2013-01-10 17:13:58 UTC

I created a new GPO specifically to run a batch file, which copies a few folders to %systemroot% and %systemroot%\system32. The batch file works just fine when manually run, but when I created the GPO, it only creates the new folders, it doesn't copy the files.

- I moved my computer account into the AD container I linked the GPO to.
- I set Security Filtering to Domain Computers
- I added Domain Computers to the root of the folder I'll be copying everything from, and gave it Read permission (and saw it apply permissions to all of the folders and files)
- I verified the GPO is Link Enabled and Enforced
- I verified the GPO is being applied to my computer

When I put the batch file in \\<domain>.com\SysVol\<domain>.com\Policies\{97517B77-24AF-47DB-ABBA-A0EE4E5452A6}\Machine\Scripts\Startup, it creates the folders, but doesn't copy the files.

When I left the batch file in the same folder as everything is being copied from, nothing at all appears to happen.

Does anyone have any ideas as to what I'm doing wrong?

Therion69

2013-01-14 22:28:23 UTC

Permalink

I created a new GPO specifically to run a batch file, which copies a few fo=
lders to %systemroot% and %systemroot%\system32. The batch file works just =
fine when manually run, but when I created the GPO, it only creates the new=
folders, it doesn't copy the files.=20

I understand that you are using a startup script, so it must be a computer policy. These policies (and scripts) are being run under SYSTEM user credentials. Are you sure that the source-files that you are trying to copy are accessibe by this account? Because normally, files on a netword-share are not accessible this way! SYSTEM is a local account!

Another thing to keep in mind is file-system translation. Trying to access the systen32 folder on a 64-bits machine using 32-bits software (like for example SCCM) recuires you to access the system32 folder as 'SysNative' (even though this folder does not really exist!). Otherwise files will end up in the SysWOW64 folder.

The theory is this: A 64-bits program trying to access system32 will end up in system32, because thats where the 64-bits system files are located. However, 32-bits programs will also look for the system32 folder (they wouldn't know anything else), but Windows detects this and redirects those apps to SysWOW64, where actually all 32-bits system files are stored. Confused? Read this a couple times over,i was very confused first time i had to deal with this problem ;-)

But i think the first thing is more likely to help you solve the problem: startup/shutsown scripts (and computer GPO's) run under SYSTEM, while logon/logoff scripts (and user GPO's) run under the current users credentials!

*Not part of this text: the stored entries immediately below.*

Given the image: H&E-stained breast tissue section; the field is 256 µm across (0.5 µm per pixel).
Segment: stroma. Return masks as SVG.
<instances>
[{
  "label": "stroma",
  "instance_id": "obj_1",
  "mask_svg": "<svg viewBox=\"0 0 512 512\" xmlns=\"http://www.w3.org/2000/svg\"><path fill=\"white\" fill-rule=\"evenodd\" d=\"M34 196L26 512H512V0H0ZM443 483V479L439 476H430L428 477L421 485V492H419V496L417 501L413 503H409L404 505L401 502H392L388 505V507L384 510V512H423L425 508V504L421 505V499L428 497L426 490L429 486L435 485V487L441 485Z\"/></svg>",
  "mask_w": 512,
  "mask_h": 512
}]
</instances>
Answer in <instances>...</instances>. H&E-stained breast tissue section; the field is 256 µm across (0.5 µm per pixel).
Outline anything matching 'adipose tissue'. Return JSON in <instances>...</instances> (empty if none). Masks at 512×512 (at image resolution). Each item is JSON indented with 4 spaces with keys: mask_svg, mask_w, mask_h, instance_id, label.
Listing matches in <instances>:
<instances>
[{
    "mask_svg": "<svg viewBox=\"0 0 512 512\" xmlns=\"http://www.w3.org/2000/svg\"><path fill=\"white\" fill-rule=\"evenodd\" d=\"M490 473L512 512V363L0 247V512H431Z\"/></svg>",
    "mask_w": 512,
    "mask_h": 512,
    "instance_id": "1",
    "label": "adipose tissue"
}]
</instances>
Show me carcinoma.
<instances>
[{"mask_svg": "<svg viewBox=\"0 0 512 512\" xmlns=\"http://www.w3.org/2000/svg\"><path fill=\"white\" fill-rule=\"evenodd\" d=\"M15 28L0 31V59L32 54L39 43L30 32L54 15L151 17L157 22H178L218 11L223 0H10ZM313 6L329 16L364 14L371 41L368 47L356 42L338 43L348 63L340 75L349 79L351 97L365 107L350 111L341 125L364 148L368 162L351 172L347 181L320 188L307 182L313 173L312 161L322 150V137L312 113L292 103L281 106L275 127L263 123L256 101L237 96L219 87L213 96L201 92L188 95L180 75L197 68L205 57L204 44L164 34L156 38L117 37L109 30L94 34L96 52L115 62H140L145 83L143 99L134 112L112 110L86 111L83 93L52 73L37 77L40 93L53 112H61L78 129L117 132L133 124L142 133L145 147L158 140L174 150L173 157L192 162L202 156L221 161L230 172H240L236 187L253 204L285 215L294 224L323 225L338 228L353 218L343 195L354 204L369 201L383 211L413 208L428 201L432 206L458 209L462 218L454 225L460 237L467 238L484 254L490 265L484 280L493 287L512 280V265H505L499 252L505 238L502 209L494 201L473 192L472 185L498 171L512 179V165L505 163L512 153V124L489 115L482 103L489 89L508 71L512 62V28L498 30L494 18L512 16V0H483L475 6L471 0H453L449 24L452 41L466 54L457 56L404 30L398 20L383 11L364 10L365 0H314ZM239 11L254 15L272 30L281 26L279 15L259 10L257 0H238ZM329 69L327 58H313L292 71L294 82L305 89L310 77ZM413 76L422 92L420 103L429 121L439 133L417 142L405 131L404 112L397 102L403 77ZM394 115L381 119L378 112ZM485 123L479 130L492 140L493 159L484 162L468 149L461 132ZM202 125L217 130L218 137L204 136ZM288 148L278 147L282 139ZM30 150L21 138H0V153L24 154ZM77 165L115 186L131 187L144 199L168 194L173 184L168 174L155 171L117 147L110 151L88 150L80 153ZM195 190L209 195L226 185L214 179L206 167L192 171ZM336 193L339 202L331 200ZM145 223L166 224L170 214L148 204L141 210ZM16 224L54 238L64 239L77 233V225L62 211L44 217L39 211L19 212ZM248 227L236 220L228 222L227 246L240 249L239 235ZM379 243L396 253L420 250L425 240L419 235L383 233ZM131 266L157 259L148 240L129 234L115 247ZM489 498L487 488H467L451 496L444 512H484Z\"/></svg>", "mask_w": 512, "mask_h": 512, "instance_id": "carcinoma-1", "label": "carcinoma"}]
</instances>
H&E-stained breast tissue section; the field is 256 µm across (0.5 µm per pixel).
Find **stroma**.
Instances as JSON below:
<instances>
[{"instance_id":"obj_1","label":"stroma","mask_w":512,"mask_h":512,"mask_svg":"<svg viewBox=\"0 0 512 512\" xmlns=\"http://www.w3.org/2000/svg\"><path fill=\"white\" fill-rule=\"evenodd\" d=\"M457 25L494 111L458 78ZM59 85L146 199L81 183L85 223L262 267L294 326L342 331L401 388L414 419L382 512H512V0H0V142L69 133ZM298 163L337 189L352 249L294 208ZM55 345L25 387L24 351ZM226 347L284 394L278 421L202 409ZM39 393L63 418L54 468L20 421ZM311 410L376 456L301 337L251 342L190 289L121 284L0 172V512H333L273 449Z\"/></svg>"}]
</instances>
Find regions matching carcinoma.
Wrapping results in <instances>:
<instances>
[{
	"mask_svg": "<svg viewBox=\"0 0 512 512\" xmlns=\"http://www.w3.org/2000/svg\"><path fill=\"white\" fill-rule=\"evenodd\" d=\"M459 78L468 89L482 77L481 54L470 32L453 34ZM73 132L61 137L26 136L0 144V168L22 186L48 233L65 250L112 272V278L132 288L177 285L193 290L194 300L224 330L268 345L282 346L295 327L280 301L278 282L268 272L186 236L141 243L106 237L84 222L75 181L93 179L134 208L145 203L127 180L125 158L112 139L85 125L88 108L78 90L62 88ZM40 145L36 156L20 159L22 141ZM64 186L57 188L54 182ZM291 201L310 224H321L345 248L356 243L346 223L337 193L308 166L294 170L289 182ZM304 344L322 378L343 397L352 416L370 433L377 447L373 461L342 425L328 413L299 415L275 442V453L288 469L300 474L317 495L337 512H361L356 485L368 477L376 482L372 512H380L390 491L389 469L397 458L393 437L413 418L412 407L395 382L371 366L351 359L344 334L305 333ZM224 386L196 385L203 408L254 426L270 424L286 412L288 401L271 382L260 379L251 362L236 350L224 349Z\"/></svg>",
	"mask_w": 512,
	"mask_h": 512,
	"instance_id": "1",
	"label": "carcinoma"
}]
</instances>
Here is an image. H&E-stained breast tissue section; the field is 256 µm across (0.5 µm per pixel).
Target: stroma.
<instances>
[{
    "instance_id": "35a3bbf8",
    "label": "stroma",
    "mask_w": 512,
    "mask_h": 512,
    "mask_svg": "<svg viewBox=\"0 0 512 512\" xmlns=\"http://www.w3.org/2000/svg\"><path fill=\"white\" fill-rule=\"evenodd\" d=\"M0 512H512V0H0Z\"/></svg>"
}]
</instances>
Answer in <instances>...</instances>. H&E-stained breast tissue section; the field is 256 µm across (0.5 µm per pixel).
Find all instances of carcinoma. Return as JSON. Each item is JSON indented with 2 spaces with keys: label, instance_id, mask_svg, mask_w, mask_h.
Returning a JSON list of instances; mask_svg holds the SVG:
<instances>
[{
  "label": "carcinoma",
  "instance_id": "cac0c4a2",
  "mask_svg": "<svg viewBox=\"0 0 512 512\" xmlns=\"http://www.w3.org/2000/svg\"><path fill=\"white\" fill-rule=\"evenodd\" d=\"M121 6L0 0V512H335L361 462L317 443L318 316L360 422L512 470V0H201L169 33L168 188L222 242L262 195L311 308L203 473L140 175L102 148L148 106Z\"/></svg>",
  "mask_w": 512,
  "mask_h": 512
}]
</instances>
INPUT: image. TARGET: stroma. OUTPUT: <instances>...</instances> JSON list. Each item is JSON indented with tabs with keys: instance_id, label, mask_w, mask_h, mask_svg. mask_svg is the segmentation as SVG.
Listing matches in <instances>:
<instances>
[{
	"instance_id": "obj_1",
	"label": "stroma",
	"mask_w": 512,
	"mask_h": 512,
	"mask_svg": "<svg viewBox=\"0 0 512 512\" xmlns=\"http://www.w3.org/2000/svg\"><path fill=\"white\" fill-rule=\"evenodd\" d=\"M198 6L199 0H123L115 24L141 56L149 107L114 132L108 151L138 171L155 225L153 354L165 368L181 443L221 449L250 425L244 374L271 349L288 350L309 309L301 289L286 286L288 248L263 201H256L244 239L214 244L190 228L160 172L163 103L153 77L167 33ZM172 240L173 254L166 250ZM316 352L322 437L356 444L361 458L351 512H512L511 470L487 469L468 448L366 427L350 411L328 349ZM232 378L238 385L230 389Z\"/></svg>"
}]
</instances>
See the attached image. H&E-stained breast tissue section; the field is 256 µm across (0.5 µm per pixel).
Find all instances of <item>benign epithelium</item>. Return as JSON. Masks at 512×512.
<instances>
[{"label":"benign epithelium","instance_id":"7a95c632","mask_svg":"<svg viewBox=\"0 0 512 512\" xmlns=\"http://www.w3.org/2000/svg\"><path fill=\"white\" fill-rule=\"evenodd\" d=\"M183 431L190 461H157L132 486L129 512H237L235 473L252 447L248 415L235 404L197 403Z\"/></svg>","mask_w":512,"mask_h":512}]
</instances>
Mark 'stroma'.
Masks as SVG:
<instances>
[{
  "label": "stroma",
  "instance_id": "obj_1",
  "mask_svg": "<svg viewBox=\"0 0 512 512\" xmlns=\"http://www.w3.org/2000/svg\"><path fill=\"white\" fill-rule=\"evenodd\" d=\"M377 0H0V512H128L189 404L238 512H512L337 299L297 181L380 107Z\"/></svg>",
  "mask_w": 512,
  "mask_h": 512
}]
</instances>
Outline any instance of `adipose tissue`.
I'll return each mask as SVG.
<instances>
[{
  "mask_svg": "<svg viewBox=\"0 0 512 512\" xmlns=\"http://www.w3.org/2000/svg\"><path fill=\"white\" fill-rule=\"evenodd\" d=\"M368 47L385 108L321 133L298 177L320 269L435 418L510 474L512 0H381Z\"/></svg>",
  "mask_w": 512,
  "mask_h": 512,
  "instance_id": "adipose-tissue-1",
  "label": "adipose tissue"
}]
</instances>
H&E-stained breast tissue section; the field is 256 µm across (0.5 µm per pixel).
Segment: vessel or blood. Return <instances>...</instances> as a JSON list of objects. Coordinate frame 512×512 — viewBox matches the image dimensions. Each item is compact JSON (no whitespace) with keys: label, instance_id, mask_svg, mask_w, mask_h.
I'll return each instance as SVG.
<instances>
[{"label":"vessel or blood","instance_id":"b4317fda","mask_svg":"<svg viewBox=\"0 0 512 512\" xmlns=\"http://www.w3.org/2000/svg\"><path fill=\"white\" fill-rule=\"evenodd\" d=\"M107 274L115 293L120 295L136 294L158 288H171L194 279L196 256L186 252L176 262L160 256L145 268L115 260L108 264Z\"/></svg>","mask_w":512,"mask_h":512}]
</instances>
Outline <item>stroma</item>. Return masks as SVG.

Just keep this in mind while designing scripts and you will do fine.

Greetings, Andreas.

--------------= Posted using GrabIt =----------------
------= Binary Usenet downloading made easy =---------
-= Get GrabIt for free from http://www.shemes.com/ =-

m***@gmail.com

2014-03-06 19:34:26 UTC

Permalink

It's an old post but nevertheless this may be useful for others searching for the same problem. Try putting the folder to copy from in a location accessible to "Authenticated Users" (which will be the ones logged in) and "Domain Computers". If necessary re-share the folder as a new share called "SoftwareDeployment" or something, with the above two groups having read-only access. Also ensure the two groups have permissions to the folder, not just the share.

We had a similar issue a while back and this sorted it.